Okay, your alternative reading matches with my understanding
of your proposal :)
>> Sounds like a pretty good compromise to me.
>>
>> The only problem I can think of is that there might be
>> management applications that add eg. a pcie-root in the XML
>> when first defining a guest, and after the change such guests
>> would get zero hotpluggable ports. Then again it's probably
>> okay to expect such management applications to add the
>> necessary number of pcie-root-ports themselves.
>
> Yeah, if they know enough to be adding a root-port, then they know
> enough to add extras.
Note that I wrote pcie-root, not pcie-root-port.
>> Maybe we could relax the wording on A) and ignore any
>> pci{,e}-root? Even though there is really no reason for
>> either a user or a management application to add them
>> explicitly when defining a guest, I feel like they might be
>> special enough to deserve an exception.
>
> I thought about that; I'm not sure. In the case of libguestfs, even if
> Rich added a pcie-root, I guess he would still be manually addressing
> his pci devices, so that would be clue enough that he knew what he was
> doing and didn't want any extra.
Yeah, I'm not sure about that either, I just felt like it
would be good to think about it. I don't really see problems
going one way or the other, and I guess your initial
proposal is slightly more strict, so we might as well go for
it and relax it later if a compelling use case is found.

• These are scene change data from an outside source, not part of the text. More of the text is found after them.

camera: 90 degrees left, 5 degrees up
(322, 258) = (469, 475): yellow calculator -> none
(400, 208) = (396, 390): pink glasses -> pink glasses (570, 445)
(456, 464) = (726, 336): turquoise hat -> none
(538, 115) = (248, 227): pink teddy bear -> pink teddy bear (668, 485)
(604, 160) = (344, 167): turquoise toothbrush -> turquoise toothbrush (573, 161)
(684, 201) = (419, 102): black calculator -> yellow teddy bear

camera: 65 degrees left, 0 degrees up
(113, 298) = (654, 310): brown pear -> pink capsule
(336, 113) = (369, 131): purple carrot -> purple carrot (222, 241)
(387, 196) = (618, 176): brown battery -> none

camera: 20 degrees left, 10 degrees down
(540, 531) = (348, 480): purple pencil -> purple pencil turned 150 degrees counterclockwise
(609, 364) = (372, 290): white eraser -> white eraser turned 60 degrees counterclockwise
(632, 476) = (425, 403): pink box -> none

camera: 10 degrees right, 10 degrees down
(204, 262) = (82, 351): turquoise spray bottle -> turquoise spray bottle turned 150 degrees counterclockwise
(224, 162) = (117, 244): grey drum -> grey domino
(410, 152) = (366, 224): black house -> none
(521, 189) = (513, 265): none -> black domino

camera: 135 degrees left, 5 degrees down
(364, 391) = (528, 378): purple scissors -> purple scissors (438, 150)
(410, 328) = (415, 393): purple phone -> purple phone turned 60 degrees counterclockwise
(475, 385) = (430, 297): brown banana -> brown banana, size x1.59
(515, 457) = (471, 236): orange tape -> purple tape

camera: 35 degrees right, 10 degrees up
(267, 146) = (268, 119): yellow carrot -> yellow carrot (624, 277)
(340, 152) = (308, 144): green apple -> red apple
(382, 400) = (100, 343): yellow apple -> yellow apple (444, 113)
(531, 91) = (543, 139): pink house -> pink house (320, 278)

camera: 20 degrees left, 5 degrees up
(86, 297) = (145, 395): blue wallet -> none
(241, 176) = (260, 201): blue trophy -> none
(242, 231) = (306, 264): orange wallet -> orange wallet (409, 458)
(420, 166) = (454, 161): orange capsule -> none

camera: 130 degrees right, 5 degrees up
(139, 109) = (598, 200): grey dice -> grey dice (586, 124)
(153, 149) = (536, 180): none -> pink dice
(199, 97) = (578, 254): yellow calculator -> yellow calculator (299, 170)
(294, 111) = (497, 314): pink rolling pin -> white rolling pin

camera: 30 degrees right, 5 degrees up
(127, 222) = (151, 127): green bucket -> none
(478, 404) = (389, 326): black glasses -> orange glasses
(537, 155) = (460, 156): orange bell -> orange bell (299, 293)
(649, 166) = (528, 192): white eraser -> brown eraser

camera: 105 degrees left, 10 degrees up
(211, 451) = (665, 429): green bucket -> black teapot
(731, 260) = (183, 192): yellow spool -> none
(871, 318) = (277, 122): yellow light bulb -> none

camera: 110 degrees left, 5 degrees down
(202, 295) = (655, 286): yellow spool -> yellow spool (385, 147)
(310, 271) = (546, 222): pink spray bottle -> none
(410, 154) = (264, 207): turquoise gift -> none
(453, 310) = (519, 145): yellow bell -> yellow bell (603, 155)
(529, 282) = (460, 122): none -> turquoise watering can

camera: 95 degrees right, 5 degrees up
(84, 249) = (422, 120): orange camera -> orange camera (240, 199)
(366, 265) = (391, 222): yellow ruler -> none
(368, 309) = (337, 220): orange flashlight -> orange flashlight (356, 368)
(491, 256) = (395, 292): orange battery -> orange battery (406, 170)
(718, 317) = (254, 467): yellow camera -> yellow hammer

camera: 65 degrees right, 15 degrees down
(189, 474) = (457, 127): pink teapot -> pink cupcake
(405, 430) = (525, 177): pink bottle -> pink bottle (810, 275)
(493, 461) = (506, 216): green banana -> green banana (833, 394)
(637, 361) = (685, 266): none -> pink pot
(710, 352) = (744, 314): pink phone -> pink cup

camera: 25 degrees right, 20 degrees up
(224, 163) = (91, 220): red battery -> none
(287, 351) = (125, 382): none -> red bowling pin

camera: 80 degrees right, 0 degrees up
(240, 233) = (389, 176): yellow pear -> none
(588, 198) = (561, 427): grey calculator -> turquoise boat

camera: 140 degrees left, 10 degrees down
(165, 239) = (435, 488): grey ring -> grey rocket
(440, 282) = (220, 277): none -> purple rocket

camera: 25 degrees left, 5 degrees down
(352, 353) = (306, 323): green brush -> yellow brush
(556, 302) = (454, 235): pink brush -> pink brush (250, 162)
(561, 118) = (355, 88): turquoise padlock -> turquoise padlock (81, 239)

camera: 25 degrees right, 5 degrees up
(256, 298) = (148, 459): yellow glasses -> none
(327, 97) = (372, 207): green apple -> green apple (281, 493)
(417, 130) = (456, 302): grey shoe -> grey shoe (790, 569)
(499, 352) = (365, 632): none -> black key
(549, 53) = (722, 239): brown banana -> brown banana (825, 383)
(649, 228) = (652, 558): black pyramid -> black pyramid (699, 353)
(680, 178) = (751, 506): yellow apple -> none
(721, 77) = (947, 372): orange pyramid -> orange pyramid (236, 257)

I implemented this over the weekend, and it turns out that it's much
less disruptive to ignore whether the pcie-root controller was added by
the user or by libvirt. This is because pcie-root is added much earlier
(when we are adding the implicit/default devices for the domain), so by
the time we get to the function that assigns PCI addresses (which is
where we auto-add all the additional PCI controllers) we no longer have
any information about whether pcie-root was specified in the XML, or if
it was auto-added.
The way I have it implemented now is to add the extra controllers if the
initial controller count was <= 1 *and* any new PCI controllers were
auto-added during address assignment (which implies that an unaddressed
device needed an address, so we added a controller to satisfy it). I
suppose if I want to be pedantic, I need to actually keep track of
whether or not there were any unaddressed devices (in the case that the
only devices they requested were primary video + USB2 + SATA controller,
no new PCI controllers would be added).